Thirty percent of PCSO’s gross receipts constituted its 2015 Charity Fund of P9.6 billion. “However, total payout from this fund reached P15.3 billion last year as there were other recipient agencies,” Recto explained.
In Recto’s proposal, “mandatory contributions authorized by law” will be retained, “so agencies that rely on PCSO assistance can continue with the good work they are doing.”
“But there is also the possibility that, during the legislative debates, the number of agencies with entitlement will be pruned, given President Duterte’s earlier announcement that he wants all PCSO fund spent for health,” Recto said.
If such would be the consensus, Recto said he will bat for a large chunk of PCSO funds to be used to help cancer victims.
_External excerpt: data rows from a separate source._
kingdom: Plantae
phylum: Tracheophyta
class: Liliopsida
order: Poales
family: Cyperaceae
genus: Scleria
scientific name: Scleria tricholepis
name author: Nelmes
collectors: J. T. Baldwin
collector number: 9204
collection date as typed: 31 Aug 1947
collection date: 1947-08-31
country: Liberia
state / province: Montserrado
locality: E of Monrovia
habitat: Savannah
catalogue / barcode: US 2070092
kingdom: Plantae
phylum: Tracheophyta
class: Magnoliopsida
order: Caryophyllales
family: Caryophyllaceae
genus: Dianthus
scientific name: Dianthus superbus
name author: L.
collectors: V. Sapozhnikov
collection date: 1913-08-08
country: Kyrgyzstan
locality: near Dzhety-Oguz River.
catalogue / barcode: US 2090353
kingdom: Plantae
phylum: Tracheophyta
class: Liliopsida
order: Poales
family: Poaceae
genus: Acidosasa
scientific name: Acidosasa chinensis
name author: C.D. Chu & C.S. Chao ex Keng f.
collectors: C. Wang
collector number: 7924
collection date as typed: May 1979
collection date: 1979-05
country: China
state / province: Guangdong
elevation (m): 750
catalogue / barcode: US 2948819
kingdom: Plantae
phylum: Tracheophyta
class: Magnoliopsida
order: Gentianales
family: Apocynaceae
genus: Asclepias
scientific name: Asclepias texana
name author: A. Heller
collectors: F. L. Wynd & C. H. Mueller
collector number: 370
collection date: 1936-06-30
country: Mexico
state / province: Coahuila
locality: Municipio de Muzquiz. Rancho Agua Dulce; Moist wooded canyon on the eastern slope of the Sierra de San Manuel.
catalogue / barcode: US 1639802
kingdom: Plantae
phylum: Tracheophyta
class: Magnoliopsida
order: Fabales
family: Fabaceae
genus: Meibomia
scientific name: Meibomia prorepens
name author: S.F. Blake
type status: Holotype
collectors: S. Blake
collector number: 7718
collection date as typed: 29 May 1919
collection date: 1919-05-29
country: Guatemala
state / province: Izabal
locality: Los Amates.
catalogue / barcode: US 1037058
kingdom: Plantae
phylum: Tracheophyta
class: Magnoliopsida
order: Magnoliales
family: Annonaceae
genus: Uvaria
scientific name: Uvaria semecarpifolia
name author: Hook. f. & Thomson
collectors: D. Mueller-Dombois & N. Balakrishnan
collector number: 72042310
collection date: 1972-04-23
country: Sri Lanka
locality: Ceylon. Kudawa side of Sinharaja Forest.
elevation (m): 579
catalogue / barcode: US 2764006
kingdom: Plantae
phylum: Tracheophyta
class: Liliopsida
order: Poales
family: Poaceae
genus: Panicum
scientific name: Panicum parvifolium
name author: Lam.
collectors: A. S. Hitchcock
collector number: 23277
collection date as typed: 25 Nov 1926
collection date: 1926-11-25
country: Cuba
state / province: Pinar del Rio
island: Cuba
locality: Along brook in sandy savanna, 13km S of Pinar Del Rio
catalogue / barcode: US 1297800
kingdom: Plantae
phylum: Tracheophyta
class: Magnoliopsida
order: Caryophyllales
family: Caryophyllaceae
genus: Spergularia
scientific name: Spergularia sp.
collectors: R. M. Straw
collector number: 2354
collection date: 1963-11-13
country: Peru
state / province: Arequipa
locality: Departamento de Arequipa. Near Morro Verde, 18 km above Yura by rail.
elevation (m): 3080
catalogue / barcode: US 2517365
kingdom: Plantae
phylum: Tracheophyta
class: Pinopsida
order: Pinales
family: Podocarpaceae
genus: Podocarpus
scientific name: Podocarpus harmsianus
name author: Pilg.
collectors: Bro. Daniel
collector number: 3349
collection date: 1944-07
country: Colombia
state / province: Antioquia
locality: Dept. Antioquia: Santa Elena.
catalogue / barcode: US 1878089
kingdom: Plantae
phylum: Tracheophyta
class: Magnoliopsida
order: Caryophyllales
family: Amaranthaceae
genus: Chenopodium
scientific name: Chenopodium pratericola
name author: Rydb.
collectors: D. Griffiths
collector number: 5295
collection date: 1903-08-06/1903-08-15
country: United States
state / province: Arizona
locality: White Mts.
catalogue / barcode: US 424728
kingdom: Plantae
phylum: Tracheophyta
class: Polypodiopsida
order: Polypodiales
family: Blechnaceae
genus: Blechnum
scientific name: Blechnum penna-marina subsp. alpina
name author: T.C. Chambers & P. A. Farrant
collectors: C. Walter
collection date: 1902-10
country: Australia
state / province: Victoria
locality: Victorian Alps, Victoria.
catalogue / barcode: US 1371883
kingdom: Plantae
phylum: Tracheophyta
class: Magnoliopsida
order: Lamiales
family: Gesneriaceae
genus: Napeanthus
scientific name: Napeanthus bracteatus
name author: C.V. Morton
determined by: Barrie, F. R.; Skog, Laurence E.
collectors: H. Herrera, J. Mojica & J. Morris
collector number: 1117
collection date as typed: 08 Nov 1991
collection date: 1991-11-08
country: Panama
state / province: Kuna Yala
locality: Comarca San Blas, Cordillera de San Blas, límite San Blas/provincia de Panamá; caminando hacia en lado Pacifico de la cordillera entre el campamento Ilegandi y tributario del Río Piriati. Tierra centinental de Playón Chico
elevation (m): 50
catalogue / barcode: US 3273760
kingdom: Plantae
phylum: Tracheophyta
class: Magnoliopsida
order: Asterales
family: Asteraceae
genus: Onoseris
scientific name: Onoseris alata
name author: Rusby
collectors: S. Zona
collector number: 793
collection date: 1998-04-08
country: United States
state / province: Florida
“One in every ten registered deaths in the country is attributable to cancer. Sixteen percent of the total of 50,000 reported cases of breast cancer in 2010 resulted in death. Twelve Filipino women die of cervical cancer each day with 6,000 new cases being diagnosed each year,” Recto said.
“Chemotherapy per session is in the six figures. Equivalent to the annual income of the poor. Yet PhilHealth can only extend help to a few,” Recto said.
In Senate Bill 60, Recto wants the PCSO Charity Fund earmarked for universal healthcare and improvement of PhilHealth’s benefit packages while the other bills propose that these be used to upgrade public hospitals.
In a separate measure, Recto defined the new regime in utilizing PCSO’s Charity Fund while respecting the existing revenue share of LGUs and other government agencies.